No salimos a buscar esas historias; se atravesaron
Cuando cumplió 20 años y empezó sus pininos en el periodismo, esa línea invisible volvió a trastocarse. Los narcos del barrio comenzaron a ejercer entre los jóvenes cierta atracción fatal. Empezaba ese coqueteo, ese guiño de la sociedad culichi hacia los narcotraficantes. “La convivencia ya no podía deslindarse, ya estábamos con ellos. Ya eran parte de nuestra vida”.
Formó parte de esta generación de periodistas a quienes alcanzó la ola de esta guerra incomprensible. Lo dijo varias veces: “Nosotros no salimos a buscar esas historias de la violencia y del narco. Ellas se atravesaron, estaban ahí”.
Muy pronto, las páginas de los periódicos y los espacios de los medios convencionales se vieron rebasados. Eran demasiadas historias cabronas (por decirlo en sus términos), demasiadas tragedias, fosas y lágrimas. Y algo que él nunca perdió de vista; muchos huérfanos que iban quedando en la cuneta de la vida después de cada homicidio.
Los reporteros empezaban a ver que sus libretas y grabadoras se rebasaban. Piezas valiosas se les iban quedando en el tintero. Y empezaron a escribir más largo, más desde sus adentros, para no olvidar, para el registro; finalmente, para publicar libros. Algunos buenos, muchos mediocres. Los de Javier, entre los mejores.
Hasta que para este reportero en la cima de la creatividad, llegó febrero de 2017 y todo se nubló. Ese mes un personero del capo Dámaso López se acercó a él para una entrevista que fue publicada por Ríodoce y posteriormente por La Jornada. En cuanto los repartidores dejaban los ejemplares de esa publicación (domingo 19) en sus puntos de distribución, principalmente farmacias y sucursales de Oxxo, pisándoles los talones llegaban comandos que compraban todos los ejemplares, sin siquiera deshacer los paquetes. Lo hicieron en todos los puestos, a lo largo de toda la ruta a donde llegaba el semanario.

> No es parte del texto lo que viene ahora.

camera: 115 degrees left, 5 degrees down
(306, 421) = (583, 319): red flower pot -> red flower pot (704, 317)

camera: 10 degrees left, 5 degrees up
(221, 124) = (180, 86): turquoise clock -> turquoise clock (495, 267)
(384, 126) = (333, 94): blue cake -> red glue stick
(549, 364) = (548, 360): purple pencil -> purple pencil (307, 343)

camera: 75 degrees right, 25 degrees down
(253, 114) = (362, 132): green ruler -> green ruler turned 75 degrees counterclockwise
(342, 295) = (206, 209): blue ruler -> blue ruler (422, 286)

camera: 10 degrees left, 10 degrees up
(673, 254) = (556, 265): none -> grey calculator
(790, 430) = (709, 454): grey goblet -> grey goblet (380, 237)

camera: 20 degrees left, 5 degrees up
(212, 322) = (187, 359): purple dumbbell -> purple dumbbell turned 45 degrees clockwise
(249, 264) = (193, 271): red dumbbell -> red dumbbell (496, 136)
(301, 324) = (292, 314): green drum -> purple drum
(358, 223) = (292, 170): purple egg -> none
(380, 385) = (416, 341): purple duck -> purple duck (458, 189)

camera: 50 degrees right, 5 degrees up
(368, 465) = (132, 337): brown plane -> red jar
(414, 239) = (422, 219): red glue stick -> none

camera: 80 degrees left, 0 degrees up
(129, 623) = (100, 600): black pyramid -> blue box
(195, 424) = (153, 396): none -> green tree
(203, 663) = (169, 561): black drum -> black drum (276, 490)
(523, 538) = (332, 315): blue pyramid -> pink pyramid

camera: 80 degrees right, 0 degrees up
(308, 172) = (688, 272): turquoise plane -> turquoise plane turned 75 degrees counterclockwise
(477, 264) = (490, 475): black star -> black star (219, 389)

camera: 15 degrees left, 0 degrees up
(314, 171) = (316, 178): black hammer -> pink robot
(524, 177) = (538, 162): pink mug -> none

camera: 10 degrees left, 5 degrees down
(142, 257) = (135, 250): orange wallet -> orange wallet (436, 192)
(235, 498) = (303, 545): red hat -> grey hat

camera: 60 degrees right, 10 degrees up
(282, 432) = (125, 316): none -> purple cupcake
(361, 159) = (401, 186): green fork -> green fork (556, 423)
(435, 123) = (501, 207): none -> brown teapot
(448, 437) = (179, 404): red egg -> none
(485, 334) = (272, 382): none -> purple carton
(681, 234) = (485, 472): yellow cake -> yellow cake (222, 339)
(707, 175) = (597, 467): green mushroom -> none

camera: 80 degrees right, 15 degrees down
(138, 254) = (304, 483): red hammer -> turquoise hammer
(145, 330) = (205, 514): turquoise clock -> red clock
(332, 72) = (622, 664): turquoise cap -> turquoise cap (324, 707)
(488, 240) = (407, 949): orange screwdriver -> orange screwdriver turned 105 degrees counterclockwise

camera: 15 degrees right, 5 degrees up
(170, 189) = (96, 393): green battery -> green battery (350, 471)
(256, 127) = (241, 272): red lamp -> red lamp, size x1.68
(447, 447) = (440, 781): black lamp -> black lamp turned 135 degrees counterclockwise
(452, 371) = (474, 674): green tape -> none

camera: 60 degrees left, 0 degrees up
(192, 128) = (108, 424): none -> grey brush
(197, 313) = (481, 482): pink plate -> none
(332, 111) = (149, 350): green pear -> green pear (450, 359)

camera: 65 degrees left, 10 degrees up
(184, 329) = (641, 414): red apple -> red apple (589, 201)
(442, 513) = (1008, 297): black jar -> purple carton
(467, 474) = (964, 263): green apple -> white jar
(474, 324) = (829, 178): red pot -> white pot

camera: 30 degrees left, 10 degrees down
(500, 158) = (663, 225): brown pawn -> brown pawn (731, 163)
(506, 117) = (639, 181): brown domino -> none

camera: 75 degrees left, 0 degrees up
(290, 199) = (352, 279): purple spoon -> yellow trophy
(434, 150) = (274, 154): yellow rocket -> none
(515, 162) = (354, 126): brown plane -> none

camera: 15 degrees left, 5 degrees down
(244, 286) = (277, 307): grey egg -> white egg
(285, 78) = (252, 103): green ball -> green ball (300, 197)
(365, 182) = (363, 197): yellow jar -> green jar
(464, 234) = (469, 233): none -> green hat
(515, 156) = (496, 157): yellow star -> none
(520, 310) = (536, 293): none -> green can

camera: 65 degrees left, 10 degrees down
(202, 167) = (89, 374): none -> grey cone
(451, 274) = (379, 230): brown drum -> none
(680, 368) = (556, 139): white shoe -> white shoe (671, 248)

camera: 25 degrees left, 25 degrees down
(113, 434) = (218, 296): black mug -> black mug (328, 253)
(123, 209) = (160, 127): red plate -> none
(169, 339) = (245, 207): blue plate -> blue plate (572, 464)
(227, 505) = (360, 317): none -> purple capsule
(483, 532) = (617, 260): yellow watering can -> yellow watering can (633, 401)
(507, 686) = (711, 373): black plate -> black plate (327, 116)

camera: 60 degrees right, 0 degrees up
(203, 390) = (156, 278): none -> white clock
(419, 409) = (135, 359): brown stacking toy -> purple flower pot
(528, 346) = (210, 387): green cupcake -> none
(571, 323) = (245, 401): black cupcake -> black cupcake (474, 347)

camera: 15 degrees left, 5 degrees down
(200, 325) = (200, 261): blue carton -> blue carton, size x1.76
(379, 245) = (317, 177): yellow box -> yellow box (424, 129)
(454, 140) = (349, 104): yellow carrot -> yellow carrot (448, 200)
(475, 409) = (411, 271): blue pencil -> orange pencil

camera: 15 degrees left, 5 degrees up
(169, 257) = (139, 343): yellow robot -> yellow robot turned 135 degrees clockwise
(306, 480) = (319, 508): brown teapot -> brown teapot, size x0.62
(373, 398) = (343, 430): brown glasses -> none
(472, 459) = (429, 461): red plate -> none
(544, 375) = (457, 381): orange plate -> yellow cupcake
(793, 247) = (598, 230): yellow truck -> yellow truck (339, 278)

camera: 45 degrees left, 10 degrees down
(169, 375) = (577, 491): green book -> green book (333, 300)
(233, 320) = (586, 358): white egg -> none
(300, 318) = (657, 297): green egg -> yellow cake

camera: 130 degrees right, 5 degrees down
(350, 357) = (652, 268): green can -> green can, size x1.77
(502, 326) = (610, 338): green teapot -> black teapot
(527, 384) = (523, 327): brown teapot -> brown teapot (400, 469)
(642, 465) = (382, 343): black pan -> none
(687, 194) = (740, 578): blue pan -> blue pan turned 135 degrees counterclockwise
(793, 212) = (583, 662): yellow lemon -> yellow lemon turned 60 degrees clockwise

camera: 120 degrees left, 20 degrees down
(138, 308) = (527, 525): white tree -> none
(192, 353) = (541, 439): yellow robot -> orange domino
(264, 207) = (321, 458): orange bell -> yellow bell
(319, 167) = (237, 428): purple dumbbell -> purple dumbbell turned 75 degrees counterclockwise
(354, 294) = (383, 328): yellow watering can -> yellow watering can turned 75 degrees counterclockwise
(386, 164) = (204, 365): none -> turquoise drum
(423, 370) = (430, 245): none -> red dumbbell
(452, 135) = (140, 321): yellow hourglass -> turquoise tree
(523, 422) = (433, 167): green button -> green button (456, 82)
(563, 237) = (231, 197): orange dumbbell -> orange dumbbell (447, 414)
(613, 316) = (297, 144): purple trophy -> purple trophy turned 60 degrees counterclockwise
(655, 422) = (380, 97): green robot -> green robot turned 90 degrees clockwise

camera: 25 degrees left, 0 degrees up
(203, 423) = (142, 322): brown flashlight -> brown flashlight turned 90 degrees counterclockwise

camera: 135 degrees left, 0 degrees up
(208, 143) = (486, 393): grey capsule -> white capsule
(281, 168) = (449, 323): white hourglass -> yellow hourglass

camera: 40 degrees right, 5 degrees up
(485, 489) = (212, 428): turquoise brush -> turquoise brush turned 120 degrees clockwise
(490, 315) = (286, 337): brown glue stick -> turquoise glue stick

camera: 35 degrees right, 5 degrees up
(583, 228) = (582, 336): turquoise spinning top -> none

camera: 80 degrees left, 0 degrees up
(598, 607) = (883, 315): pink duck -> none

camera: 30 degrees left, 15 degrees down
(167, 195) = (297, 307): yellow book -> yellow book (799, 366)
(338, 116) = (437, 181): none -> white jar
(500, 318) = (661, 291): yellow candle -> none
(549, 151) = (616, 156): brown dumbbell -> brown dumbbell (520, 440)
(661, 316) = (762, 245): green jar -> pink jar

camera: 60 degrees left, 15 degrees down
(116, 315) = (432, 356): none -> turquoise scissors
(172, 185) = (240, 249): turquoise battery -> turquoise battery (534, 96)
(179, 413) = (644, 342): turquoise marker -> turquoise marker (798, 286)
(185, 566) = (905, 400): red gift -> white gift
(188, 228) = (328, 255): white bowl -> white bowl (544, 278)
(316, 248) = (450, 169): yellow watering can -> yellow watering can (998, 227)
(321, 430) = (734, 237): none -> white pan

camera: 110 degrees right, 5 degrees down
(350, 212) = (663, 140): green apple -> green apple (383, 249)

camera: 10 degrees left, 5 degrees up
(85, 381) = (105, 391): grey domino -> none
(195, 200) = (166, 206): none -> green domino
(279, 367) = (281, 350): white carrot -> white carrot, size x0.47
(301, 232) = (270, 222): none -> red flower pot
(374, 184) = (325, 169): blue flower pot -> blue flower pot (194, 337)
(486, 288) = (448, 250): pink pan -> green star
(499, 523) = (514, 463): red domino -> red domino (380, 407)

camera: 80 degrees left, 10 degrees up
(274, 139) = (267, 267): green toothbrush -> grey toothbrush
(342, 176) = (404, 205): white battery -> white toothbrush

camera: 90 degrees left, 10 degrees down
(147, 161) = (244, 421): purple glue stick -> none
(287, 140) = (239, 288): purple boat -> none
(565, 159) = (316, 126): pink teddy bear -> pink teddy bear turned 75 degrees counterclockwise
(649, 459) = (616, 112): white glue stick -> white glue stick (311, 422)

“Ahí sí le dije: tienes que irte”, relata Griselda recordando esos días oscuros. “Y me prometió que sí. Empezó a moverse con Ríodoce, con el editor de La Jornada Josetxo Zaldúa (su compinche y jefe) y con el CPJ (Comité para la Protección de los Periodistas, por sus siglas en inglés).
Habló con nuestros hijos, Tania y Fran. Los muchachos se agüitaron, pero entendieron”. Viajó a la Ciudad de México para consultar con los directivos de este periódico sobre lo que procedía hacer.
Le propusieron salir del país durante una temporada, por protección; quizá a alguna capital latinoamericana donde pudiera seguir escribiendo sobre sus temas y recuperar el aliento. Se estaban analizando los detalles para dar ese paso. Sólo quería ir una vez más a Culiacán a ultimar algunos asuntos personales. Elena Gallegos, entonces coordinadora de información general, le dijo la noche antes de su partida: “Ya no te vayas, chaparrito. Aquí haces falta. Ya te tengo una orden de trabajo para mañana”.
Los gatilleros le ganaron la carrera.